**Solicitud**
Reproduce sin cambios, por favor, el fragmento del texto proporcionado que comienza en "I take the liberty" y termina en "presentó en bloque.".

++++ Texto proporcionado ++++

I take the liberty
El Nacional, June 30 2005
Milagros Socorro
Hace varios años se produjo un fenómeno que muchos lectores deben recordar: el ángel exterminador sobrevoló Venezuela, pero no para cobrar una cosecha de recién nacidos, como hizo la vez que pasó por Egipto, sino para llevarse un conjunto de intelectuales y figuras de la cultura. Fue la época en que murieron Arturo Uslar Pietri, Isaac Pardo, Juan Liscano, Horacio Cabrera Sifontes, Manuel Alfredo Rodríguez, Hesnor Rivera, Sergio Antillano... El grupo es mayor y es amplio el rango temporal en que ocurrieron sus fallecimientos pero el síndrome al que aludiré se presentó en bloque.

++++ Material extraído ++++

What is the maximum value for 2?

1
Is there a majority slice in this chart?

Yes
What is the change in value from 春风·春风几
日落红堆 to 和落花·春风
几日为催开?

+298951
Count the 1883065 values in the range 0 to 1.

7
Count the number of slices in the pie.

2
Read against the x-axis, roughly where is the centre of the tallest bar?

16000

++++
++++ Material extraído ++++

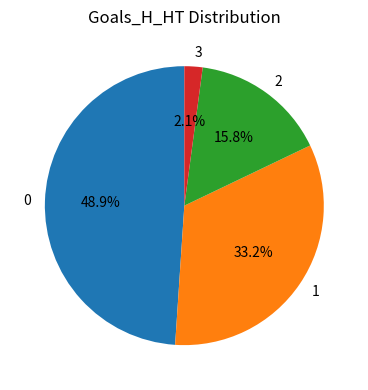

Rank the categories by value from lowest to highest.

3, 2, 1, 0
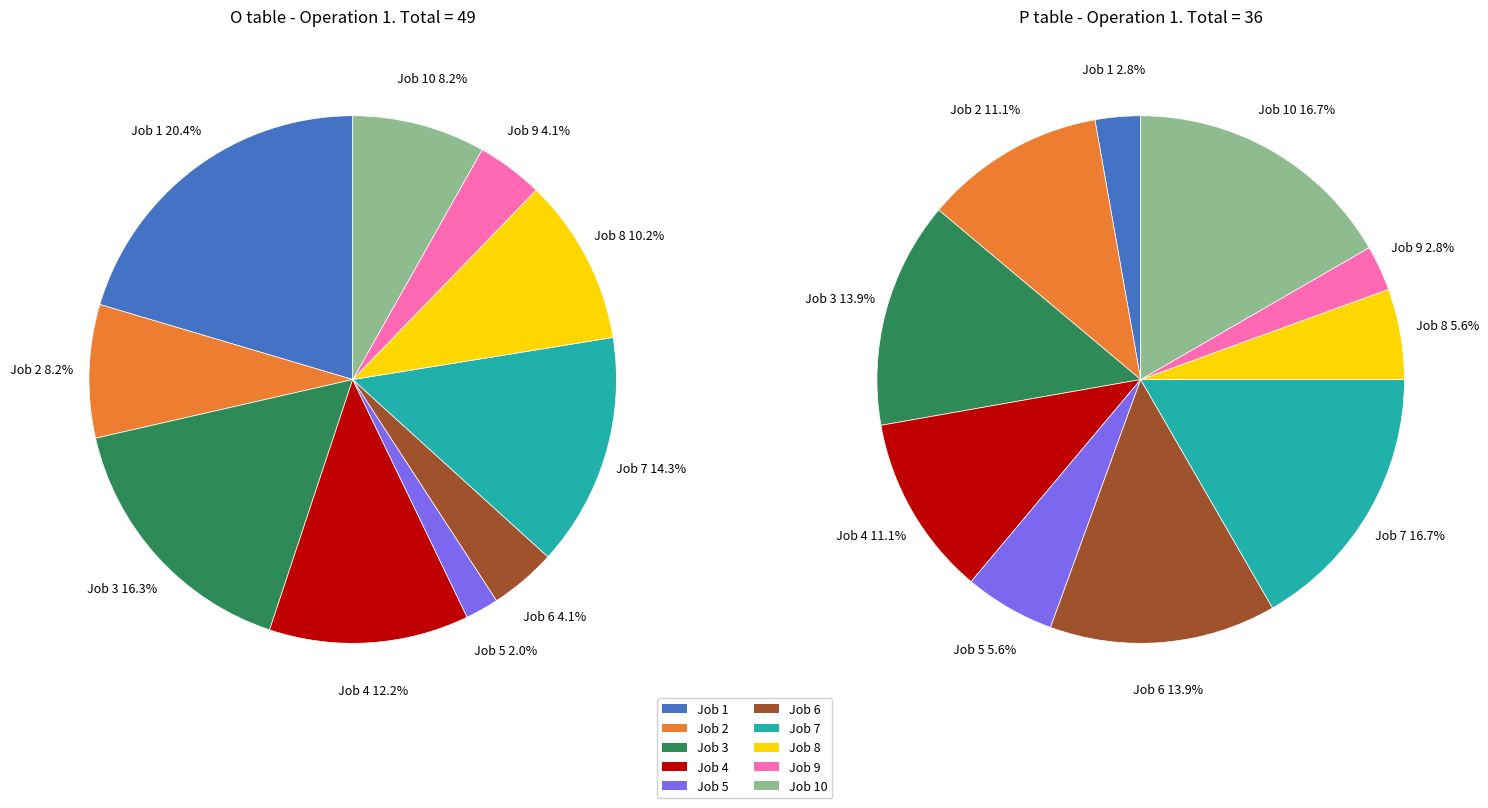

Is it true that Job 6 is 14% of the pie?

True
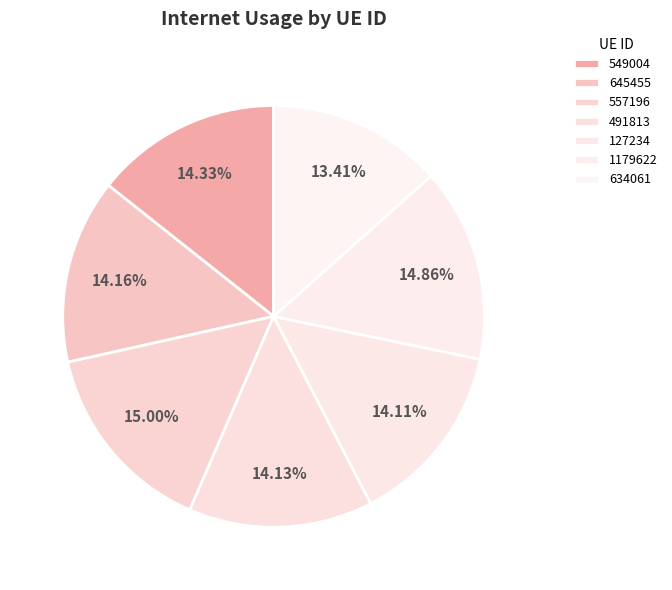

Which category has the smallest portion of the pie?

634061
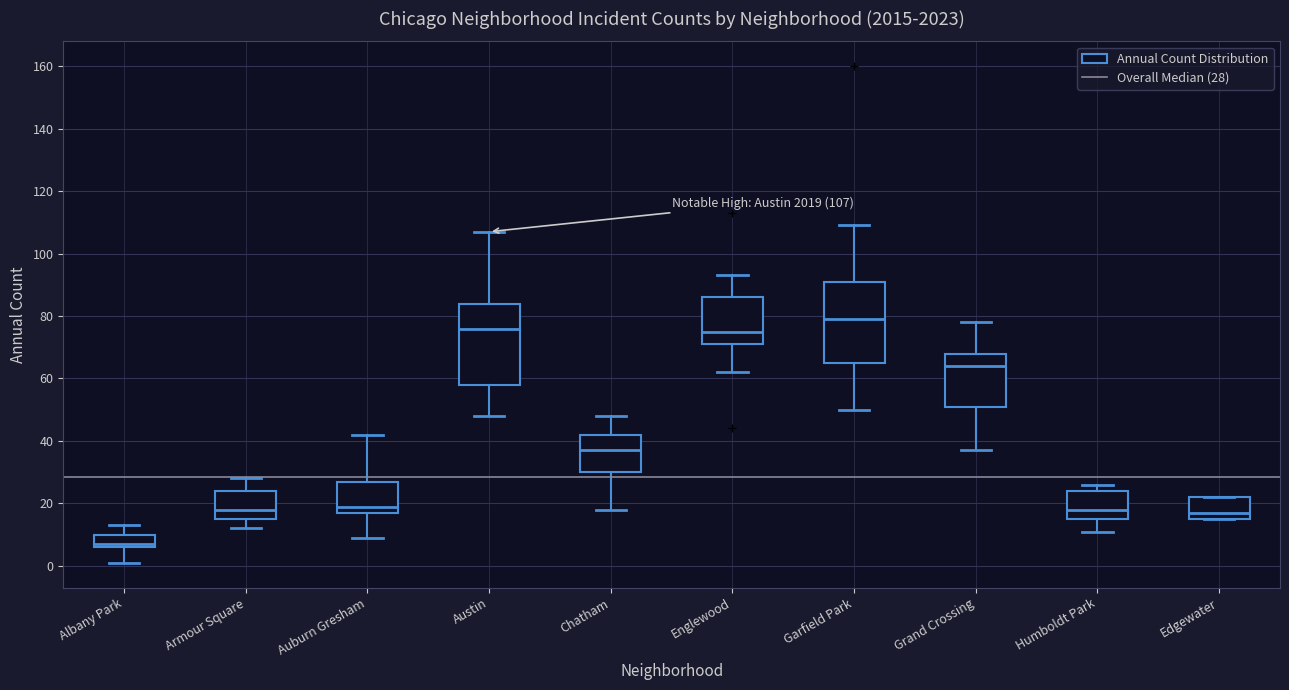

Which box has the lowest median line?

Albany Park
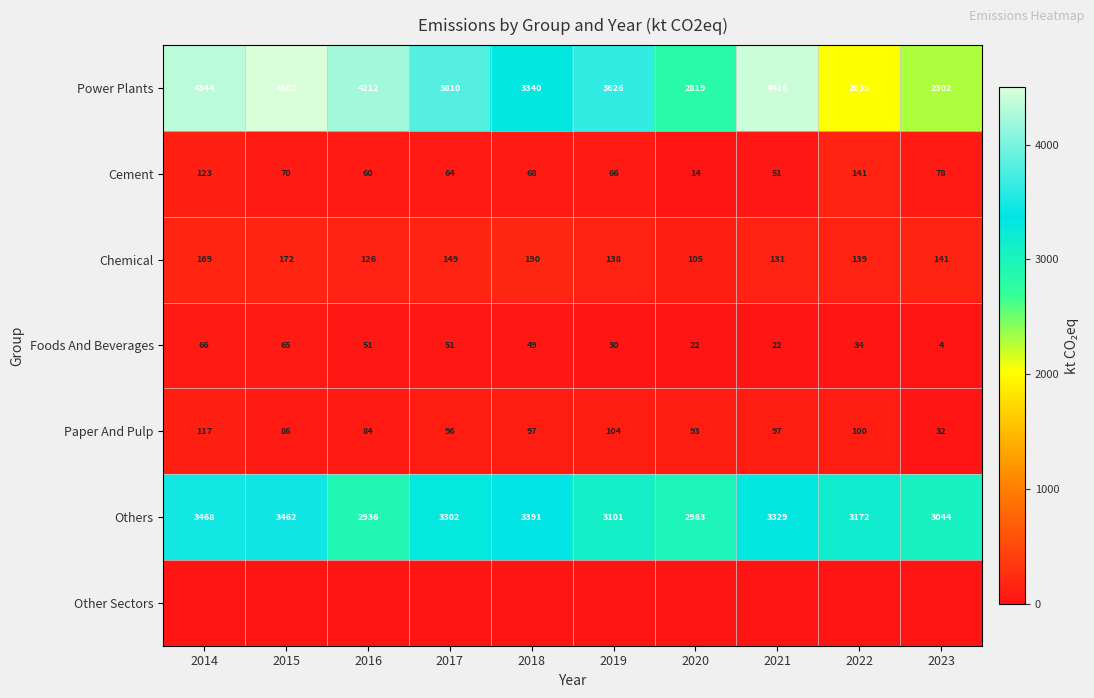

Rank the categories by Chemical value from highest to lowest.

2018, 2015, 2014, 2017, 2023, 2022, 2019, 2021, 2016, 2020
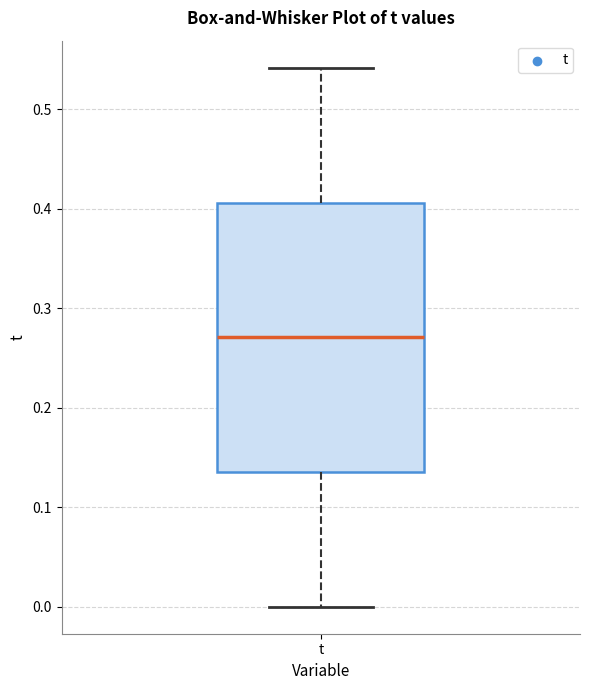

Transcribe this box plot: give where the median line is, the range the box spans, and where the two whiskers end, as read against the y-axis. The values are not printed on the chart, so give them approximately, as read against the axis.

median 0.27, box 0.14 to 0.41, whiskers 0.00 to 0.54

++++

**Respuesta al ejercicio**
I take the liberty
El Nacional, June 30 2005
Milagros Socorro
Hace varios años se produjo un fenómeno que muchos lectores deben recordar: el ángel exterminador sobrevoló Venezuela, pero no para cobrar una cosecha de recién nacidos, como hizo la vez que pasó por Egipto, sino para llevarse un conjunto de intelectuales y figuras de la cultura. Fue la época en que murieron Arturo Uslar Pietri, Isaac Pardo, Juan Liscano, Horacio Cabrera Sifontes, Manuel Alfredo Rodríguez, Hesnor Rivera, Sergio Antillano... El grupo es mayor y es amplio el rango temporal en que ocurrieron sus fallecimientos pero el síndrome al que aludiré se presentó en bloque.